Они стали доставать меня еще на улице, как только я извлек свой сверток из багажника автомобиля.
Я пошел торопливо к входу. Одеяло слегка съехало и обнажило выпуклую коричневую рамку.
— Это Западная Европа? — успел спросил меня настырный очкарик с бородкой, и я открыл дверь.
В просторной комнате за тремя письменными столами три женщины пили чай.
— Подождите, пожалуйста, в коридоре, — попросила сидевшая ближе всех в двери и икнула. — Господи, что это такое… Кто-то вспоминает.
С картиной под мышкой я развернулся и вышел в полутемный коридорчик с клубными стульями.
— Это Западная Европа? — тихо повторил очкарик с шелухой тыквенных семечек в бороде.
— Китай! — сказал я.
— Но рамка-то европейская, — настаивал очкарик, — скорее всего, диллетант и новичок. — Да вы развяжите, не бойтесь — здесь все свои. — Еще два мужичка холеного вида с сопением втиснулись в коридор и выставили на меня глаза и животы. — Мы же хорошие деньги можем дать!
Я вспомнил наказ директора музея: показать, как минимум, троим.
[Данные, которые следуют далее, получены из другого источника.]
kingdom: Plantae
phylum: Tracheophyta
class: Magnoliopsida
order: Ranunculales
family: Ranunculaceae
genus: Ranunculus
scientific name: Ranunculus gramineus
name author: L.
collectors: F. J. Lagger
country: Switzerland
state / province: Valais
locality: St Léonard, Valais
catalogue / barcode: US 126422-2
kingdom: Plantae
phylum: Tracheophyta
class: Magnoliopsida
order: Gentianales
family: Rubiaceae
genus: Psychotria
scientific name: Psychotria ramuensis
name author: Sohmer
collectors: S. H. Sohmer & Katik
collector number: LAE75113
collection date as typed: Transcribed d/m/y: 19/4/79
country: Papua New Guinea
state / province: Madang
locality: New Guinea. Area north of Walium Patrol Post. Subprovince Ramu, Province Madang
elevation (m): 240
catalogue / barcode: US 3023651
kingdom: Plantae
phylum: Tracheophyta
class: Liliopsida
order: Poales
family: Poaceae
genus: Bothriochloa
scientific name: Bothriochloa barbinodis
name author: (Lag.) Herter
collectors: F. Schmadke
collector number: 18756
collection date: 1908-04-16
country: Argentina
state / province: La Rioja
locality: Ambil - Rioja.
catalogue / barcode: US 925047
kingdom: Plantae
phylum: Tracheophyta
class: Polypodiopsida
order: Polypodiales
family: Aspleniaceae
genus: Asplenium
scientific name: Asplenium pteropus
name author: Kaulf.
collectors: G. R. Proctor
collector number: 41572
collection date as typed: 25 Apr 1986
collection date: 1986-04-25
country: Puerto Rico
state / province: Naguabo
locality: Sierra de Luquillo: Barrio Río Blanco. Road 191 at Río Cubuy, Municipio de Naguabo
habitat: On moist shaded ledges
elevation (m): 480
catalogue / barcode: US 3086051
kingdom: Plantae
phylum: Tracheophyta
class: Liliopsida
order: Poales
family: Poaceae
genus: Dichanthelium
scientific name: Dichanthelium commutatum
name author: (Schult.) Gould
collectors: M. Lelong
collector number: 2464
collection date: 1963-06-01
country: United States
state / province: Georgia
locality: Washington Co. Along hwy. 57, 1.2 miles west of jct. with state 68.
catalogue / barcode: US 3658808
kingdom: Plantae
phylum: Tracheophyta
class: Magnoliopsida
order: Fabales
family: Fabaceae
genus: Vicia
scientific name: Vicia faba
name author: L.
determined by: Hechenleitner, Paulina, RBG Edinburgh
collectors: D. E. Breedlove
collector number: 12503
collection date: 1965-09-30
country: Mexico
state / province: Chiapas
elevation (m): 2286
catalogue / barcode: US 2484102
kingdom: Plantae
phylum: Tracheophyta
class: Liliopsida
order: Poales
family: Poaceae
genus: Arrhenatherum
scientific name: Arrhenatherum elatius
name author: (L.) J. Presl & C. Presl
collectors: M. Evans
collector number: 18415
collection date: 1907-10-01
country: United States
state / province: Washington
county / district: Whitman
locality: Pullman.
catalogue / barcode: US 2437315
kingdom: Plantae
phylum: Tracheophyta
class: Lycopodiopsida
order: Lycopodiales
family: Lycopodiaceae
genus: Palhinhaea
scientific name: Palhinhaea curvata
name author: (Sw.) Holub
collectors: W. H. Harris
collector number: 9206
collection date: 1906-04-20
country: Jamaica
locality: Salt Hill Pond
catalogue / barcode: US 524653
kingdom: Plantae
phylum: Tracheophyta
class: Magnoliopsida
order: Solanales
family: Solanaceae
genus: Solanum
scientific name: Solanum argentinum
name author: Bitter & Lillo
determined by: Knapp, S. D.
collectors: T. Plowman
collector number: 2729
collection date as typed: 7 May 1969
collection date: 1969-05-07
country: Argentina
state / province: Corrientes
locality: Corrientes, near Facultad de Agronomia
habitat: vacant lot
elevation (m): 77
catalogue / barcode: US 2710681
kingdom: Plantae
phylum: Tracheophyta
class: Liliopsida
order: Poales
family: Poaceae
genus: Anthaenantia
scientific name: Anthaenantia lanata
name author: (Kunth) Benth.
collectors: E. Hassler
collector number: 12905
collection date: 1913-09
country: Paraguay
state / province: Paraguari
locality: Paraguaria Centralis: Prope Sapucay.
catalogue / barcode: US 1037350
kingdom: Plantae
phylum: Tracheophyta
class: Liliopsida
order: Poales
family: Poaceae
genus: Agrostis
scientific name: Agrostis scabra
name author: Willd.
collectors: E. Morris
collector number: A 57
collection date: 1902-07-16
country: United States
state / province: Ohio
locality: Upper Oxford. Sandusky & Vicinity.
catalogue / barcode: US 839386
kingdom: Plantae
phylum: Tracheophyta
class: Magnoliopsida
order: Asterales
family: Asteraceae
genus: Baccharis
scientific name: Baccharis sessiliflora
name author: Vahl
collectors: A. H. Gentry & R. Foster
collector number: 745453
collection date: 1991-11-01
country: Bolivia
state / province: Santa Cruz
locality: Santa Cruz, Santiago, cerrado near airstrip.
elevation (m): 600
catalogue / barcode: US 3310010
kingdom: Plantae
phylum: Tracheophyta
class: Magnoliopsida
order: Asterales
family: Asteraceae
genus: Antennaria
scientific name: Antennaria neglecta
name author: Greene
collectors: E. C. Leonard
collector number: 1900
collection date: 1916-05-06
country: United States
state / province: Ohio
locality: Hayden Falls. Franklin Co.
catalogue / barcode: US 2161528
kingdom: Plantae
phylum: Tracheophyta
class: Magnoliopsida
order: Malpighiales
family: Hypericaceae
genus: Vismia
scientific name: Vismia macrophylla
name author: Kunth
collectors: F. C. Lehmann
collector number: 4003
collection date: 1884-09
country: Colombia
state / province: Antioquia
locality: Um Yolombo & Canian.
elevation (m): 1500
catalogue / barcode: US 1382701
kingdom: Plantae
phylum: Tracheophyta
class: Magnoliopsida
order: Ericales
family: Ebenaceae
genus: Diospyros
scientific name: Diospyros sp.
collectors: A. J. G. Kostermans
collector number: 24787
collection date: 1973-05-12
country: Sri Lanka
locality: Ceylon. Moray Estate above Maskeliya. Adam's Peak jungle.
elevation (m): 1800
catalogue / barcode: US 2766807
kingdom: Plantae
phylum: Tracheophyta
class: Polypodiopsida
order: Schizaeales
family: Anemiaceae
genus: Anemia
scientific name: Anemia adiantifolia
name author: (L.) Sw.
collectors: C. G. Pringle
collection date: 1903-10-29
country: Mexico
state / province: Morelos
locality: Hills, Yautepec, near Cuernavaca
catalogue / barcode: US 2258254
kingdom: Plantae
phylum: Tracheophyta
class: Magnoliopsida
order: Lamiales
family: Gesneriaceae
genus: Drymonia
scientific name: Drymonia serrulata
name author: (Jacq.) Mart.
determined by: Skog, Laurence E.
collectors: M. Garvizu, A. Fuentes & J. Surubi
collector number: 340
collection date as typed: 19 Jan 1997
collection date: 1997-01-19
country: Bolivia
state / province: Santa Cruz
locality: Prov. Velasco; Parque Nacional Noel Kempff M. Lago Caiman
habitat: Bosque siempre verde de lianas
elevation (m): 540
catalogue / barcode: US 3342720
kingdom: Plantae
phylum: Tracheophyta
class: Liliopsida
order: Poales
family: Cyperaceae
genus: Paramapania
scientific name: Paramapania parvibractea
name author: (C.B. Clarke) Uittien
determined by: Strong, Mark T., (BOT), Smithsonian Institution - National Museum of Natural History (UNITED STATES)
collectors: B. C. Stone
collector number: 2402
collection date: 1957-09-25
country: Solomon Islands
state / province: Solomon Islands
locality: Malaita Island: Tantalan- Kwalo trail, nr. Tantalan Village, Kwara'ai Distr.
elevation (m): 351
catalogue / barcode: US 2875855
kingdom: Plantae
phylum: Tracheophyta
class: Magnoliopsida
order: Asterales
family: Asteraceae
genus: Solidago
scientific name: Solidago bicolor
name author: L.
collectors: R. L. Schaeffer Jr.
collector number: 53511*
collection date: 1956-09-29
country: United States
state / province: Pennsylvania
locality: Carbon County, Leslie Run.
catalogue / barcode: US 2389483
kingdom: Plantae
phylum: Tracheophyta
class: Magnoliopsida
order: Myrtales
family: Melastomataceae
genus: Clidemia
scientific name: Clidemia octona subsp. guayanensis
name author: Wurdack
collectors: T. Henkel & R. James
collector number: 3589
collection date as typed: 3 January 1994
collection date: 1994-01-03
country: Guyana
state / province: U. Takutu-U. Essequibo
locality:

Ну, ладно, пусть посмотрят…
Я снял одеяло и поставил картину на подлокотники кресел. Сам сел рядом, придерживая раму и с любопытством наблюдая за перекупщиками.
Несколько секунд они молча смотрели на моих китайцев, затем очкарик, словно он имел дело не с картиной, а с пиджаком, попросил:
— А сзади можно посмотреть?
— Сзади? А что вы сзади увидите?
— Мне только взглянуть! — Он наложил пальцы на верх рамы, и я пожал плечами:
— Смотрите. Только осторожно!
— Да-да-да, — сказал пузан, не спуская глаз с картины, а второй добавил: — Вот именно!